You can purchase Mike’s DVD in our online store. The special price is only good until Monday 8/21. See his website, Mahler’s Aggressive Strength for more on Mike.

Dorian Yates: Blood & Guts, the video

Shot seven years ago when Yates was at his peak this is the only bodybuilding video Ive ever seen that I thought worthy of recommendation. After a brief full-color biographical introduction of Yates career, the scene shifts to the subterranean hell hole of Dorians Temple Street Gym. Set on a Birmingham (England) side street, patrons walk down a set of stairs into a dank, ill-equipped gym that looks like a set from Blade Runner. Torn carpet, moisture laden walls, low claustrophobic ceilings, old machines covered with rust, the atmosphere is foreboding and becomes more so when the film switches to black and white. Now we go to cinema verite as Yates and his drill sergeant training partner, the fearsome Leroy appear and commence wordlessly. Ignoring the camera the duo begin the first workout of the week, chest. They begin incline presses on the smith machine. The men lift, the camera records and the action does the talking. Not a word of explanation is offered and none is needed you learn the lift by looking and you learn his training strategy by observing every set of every workout for an entire week. There is more drama than an action movie: watch Yates push 1500-pounds for 10-reps, pause, suck in 2-3 breaths, yell at the top of his lungs and push two more. What better demonstration of extreme effort needed to force muscle growth? Why mar this perfect example with words? What is there to say? You do all you can do then you find a way through guts, determination, insanity or willpower to somehow do two more reps. Leroy is the perfect training partner, profane, profound, always there to lend a finger or just enough extra help (and not a single ounce more) to allow Yates to complete another rep or two. Leroy uses Cockney expletives, louder than an air horn, alternately impugning Dorians manhood or appealing to his ego, all to coax or mock The Diesel into pushing or pulling one more growth producing rep. The empty gym reverberates with yelling and screaming and teeth gnashing effort but the second the set is complete a deathly silence envelopes the gym.
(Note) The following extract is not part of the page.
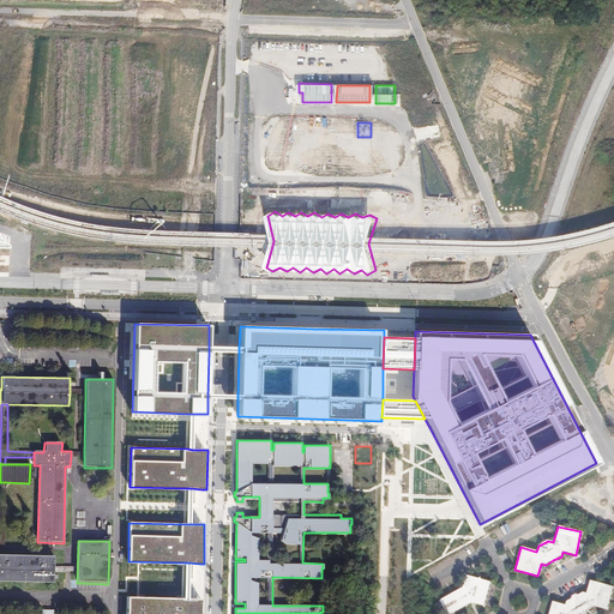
[(0,583),(52,584),(53,557),(4,555),(0,555),(0,583)]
My wonderful friend Julian Schmidt, senior writer at Flex magazine, told me a related tale about the shooting of the video. The videographer had a technical problem that caused him to miss the final top set of a particular exercise after a lengthy explanation as to what and why the glitch had occurred, he informed Dorian that everything had been corrected and they could re-shoot the blotched set. Well I reckon you can bloody well come back next week and shot it when this particular exercise again comes up in the rotation. Yates is massive, 295-pounds, just starting his pre-competition par-down that would end with him weighing 261 sporting a 2.5% body fat percentile. His training, erroneously pegged as Heavy Duty is actually powerlifting with forced reps. Just as Coan or Karwoski or Furnas would do, he picks a major compound multi-joint exercise, takes plenty of warm-ups (ops! There goes one-set-to-failure out the window! Good riddance!) before hitting a single all-out set to failure. Where Coan or Kirk would end the set, Leroy steps in and administers one, or at most two, forced reps. Finished, they move onto the next exercise. After blasting away at the compound multi-joint super heavy exercise, they perform one or two isolation exercises to finish up the body part. The weekly training regimen is shown start to finish and by tapes end its all plain as day. Never has so much been described in such amazing detail with so few words. Never was the old adage more profoundly demonstrated: a picture truly is worth a thousand words.